Stored items:
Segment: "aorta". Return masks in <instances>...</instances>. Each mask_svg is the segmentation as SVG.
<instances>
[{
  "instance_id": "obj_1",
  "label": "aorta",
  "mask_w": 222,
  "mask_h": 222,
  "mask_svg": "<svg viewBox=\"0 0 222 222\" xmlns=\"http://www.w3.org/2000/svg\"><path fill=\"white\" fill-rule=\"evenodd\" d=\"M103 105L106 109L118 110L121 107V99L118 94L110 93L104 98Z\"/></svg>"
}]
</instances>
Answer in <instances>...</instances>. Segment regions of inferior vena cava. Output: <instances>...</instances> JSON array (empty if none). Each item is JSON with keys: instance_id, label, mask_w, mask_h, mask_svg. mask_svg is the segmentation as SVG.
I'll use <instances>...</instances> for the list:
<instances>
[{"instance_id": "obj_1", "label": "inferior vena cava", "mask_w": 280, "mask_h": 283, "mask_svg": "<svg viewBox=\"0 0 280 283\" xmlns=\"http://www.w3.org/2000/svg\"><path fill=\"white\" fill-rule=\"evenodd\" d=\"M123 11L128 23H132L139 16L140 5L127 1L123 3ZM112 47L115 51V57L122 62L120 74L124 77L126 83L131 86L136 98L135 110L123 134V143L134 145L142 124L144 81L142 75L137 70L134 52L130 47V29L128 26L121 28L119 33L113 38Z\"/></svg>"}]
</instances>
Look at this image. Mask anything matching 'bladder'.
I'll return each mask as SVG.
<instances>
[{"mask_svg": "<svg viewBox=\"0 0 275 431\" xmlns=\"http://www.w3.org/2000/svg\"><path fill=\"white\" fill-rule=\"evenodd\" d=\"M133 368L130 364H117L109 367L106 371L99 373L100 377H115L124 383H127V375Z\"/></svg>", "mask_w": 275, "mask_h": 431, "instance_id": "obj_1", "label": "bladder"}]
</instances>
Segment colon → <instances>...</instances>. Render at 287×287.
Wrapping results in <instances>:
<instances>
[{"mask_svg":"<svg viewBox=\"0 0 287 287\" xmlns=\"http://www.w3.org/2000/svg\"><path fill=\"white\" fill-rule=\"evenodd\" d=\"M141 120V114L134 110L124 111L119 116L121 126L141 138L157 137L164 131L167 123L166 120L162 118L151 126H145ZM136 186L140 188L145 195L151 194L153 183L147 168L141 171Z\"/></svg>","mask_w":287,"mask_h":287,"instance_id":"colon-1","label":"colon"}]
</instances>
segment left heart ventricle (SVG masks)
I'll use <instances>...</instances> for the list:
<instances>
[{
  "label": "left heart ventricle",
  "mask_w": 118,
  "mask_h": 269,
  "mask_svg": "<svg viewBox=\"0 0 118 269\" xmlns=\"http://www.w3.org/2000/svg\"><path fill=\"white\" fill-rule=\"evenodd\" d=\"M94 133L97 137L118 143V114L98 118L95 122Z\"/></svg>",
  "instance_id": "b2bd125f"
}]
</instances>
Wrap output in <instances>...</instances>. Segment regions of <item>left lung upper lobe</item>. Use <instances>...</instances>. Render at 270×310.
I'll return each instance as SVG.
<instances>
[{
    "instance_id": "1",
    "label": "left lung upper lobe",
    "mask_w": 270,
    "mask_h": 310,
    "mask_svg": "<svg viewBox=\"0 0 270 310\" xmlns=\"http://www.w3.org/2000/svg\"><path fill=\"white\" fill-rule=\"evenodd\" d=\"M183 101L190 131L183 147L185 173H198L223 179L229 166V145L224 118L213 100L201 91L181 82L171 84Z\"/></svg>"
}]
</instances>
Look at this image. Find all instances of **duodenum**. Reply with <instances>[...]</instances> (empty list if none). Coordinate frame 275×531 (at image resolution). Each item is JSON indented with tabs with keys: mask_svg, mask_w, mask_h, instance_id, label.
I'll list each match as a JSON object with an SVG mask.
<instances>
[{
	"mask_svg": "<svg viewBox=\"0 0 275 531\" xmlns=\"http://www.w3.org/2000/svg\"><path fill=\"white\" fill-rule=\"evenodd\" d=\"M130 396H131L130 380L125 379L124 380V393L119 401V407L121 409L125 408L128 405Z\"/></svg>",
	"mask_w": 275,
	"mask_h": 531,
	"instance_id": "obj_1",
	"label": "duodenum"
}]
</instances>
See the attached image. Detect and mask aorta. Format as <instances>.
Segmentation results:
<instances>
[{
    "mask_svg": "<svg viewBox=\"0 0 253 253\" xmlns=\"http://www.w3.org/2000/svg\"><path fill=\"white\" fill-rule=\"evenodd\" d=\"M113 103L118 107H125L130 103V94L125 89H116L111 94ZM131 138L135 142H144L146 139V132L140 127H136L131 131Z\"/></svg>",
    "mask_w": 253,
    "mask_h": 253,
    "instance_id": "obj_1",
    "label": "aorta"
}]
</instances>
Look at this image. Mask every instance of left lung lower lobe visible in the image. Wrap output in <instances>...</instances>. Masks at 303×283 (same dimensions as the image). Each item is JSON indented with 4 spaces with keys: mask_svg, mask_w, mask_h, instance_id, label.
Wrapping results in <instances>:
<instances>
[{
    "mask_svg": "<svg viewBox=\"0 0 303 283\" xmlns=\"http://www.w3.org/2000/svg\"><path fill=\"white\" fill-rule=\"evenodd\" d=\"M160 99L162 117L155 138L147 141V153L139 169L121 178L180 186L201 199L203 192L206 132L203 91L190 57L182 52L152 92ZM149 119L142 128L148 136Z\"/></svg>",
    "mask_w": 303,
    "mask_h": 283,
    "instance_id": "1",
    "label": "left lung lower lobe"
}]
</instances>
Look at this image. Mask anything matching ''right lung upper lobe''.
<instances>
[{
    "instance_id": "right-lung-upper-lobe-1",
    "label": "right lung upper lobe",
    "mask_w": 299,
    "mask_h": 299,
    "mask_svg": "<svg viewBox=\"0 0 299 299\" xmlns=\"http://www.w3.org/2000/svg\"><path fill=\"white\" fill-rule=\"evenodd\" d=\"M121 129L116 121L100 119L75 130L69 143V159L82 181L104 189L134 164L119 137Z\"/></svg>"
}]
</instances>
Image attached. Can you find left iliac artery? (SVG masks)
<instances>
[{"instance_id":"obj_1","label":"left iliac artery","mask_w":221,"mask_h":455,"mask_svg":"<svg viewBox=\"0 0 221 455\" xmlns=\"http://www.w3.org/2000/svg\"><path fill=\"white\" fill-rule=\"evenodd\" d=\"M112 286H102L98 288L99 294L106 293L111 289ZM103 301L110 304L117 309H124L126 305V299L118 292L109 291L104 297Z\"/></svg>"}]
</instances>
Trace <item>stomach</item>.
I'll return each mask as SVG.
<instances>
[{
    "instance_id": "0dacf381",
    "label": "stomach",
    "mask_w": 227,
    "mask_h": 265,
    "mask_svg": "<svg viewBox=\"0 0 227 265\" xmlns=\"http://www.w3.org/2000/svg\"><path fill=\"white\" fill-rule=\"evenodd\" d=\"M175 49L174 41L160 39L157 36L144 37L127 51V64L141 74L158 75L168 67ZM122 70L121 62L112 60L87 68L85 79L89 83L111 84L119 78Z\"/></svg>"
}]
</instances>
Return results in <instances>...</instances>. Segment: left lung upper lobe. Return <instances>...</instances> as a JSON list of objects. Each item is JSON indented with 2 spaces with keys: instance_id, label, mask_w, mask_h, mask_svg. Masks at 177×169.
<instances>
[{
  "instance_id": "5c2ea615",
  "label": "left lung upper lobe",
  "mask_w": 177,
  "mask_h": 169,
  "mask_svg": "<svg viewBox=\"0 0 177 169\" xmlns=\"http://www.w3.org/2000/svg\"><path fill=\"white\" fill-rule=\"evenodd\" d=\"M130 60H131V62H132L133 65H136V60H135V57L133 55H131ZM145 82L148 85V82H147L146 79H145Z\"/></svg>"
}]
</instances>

# Your objective
Show every line of the records above that contains the string "colon", matching case exactly.

# Solution
Segment colon → <instances>...</instances>. Render at 287×287.
[{"mask_svg":"<svg viewBox=\"0 0 287 287\" xmlns=\"http://www.w3.org/2000/svg\"><path fill=\"white\" fill-rule=\"evenodd\" d=\"M141 120V114L134 110L124 111L119 116L121 126L141 138L157 137L164 131L167 123L166 120L162 118L151 126H145ZM136 186L140 188L145 195L151 194L153 183L147 168L141 171Z\"/></svg>","mask_w":287,"mask_h":287,"instance_id":"colon-1","label":"colon"}]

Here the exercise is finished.